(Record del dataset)
+++
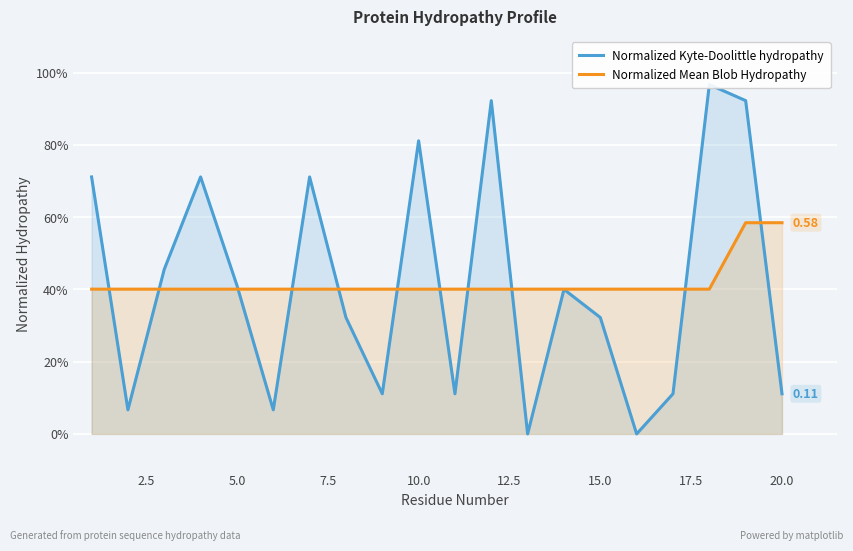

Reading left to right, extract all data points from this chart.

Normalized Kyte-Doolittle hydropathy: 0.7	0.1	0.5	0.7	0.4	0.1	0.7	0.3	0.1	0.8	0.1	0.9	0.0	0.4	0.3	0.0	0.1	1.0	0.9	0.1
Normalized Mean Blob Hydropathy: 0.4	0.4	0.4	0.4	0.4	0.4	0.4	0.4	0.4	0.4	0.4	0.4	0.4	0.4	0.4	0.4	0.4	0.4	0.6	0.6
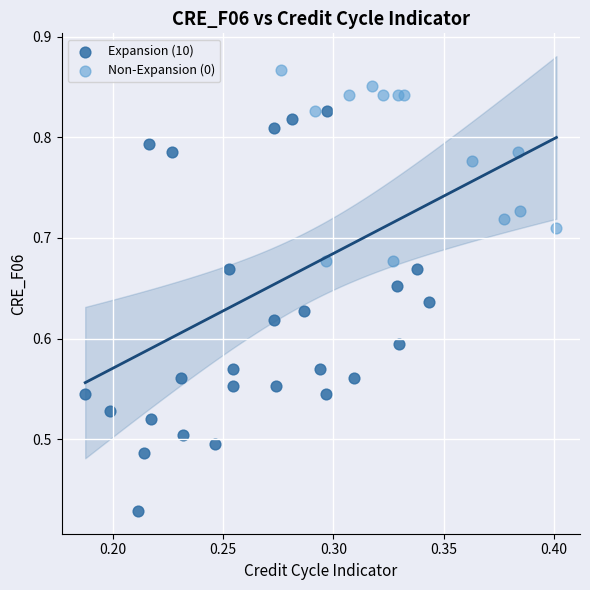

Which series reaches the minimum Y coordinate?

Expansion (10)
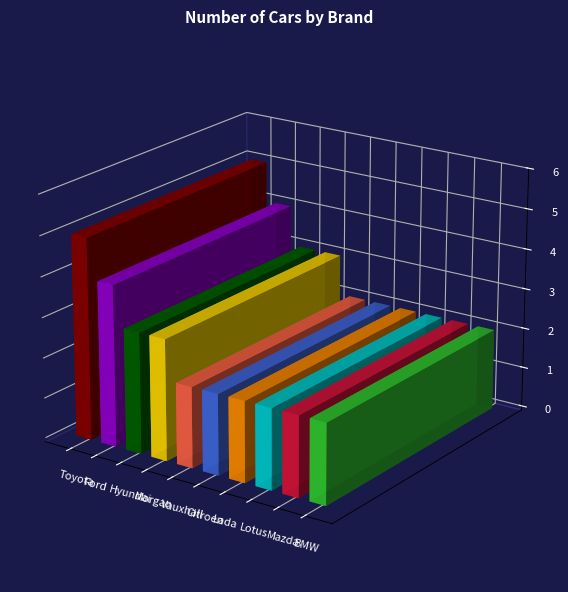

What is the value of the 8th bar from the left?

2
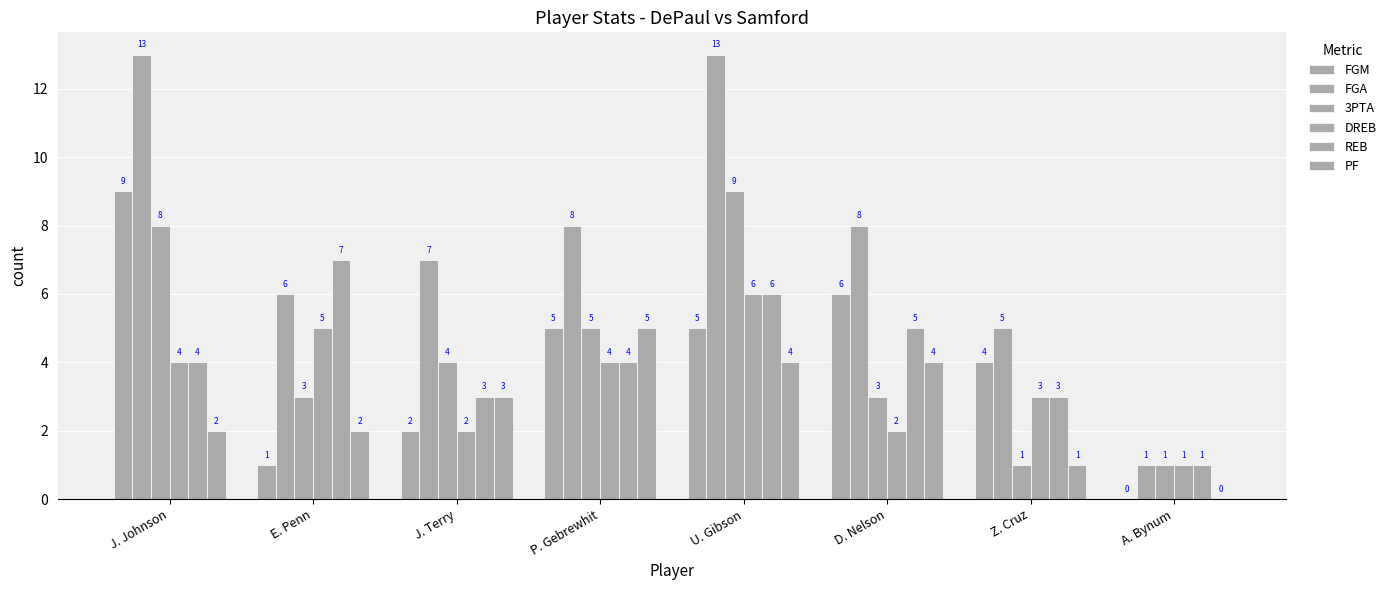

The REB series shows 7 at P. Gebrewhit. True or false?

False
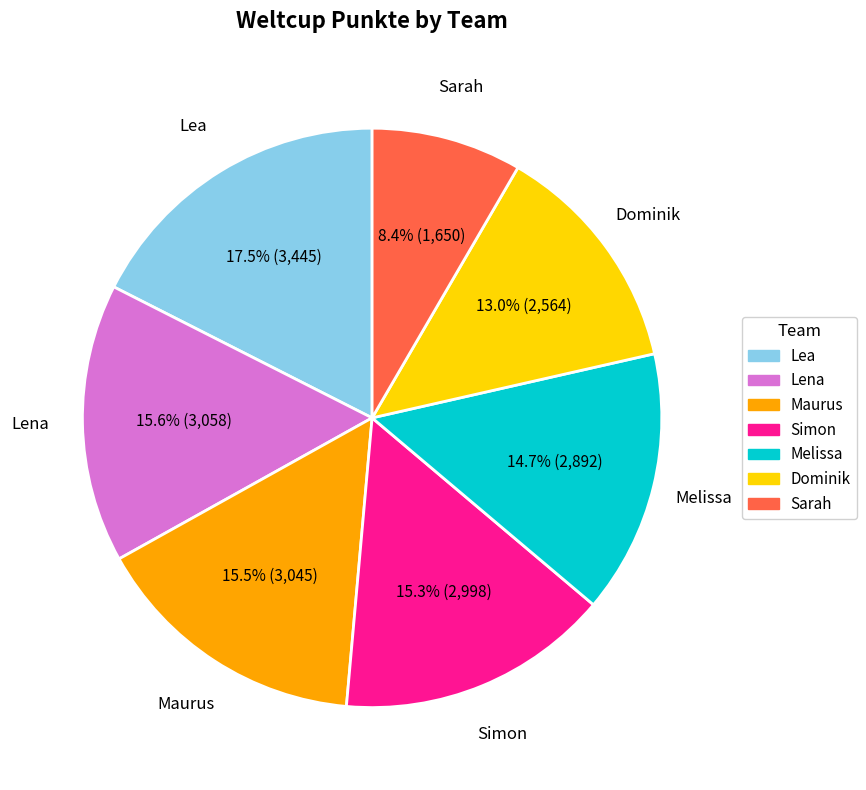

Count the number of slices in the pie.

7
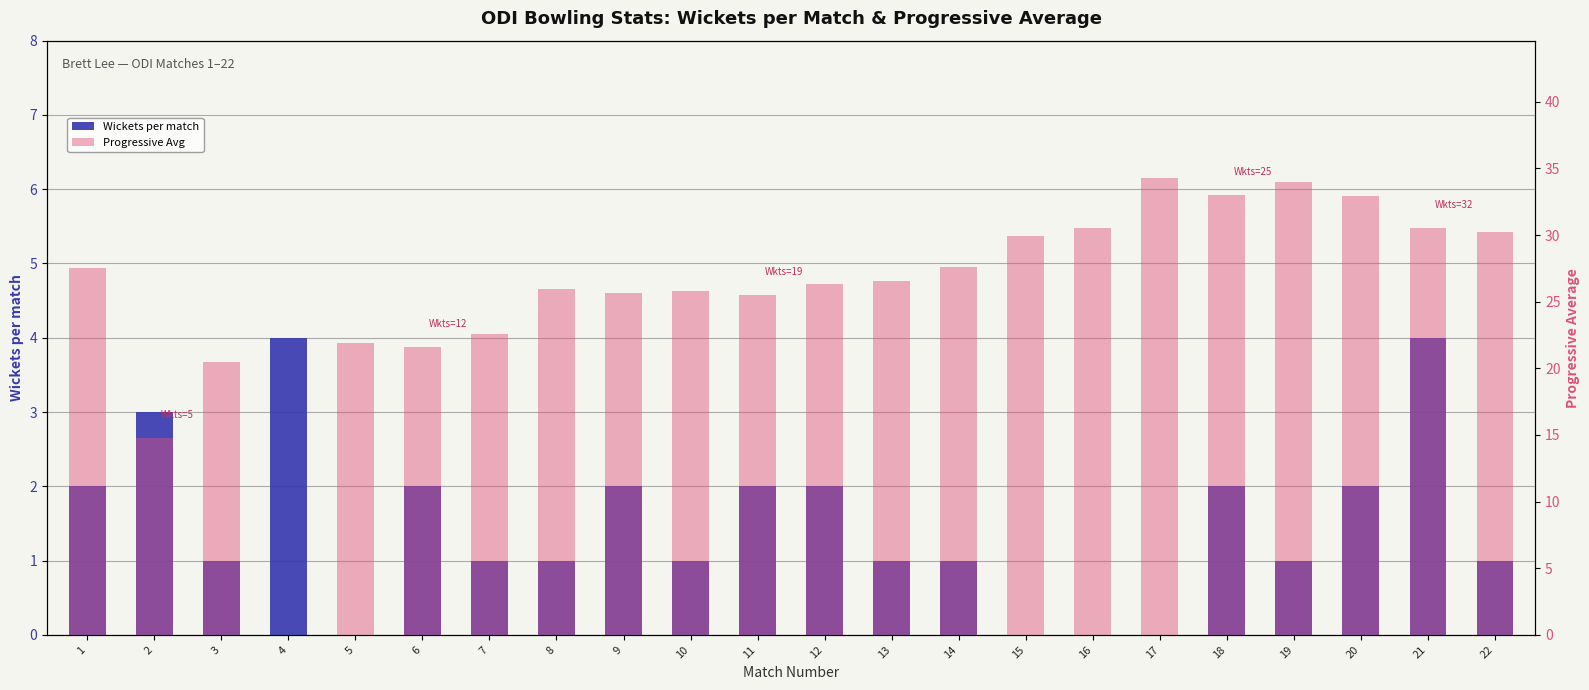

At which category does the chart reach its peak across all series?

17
+++
(CONSEGNA) Trascrivi integralmente, senza alcuna modifica, tutti i record riportati qui sopra, omettendo le immagini.

(SOLUZIONE)
Reading left to right, extract all data points from this chart.

Normalized Kyte-Doolittle hydropathy: 0.7	0.1	0.5	0.7	0.4	0.1	0.7	0.3	0.1	0.8	0.1	0.9	0.0	0.4	0.3	0.0	0.1	1.0	0.9	0.1
Normalized Mean Blob Hydropathy: 0.4	0.4	0.4	0.4	0.4	0.4	0.4	0.4	0.4	0.4	0.4	0.4	0.4	0.4	0.4	0.4	0.4	0.4	0.6	0.6

Which series reaches the minimum Y coordinate?

Expansion (10)

What is the value of the 8th bar from the left?

2

The REB series shows 7 at P. Gebrewhit. True or false?

False

Count the number of slices in the pie.

7

At which category does the chart reach its peak across all series?

17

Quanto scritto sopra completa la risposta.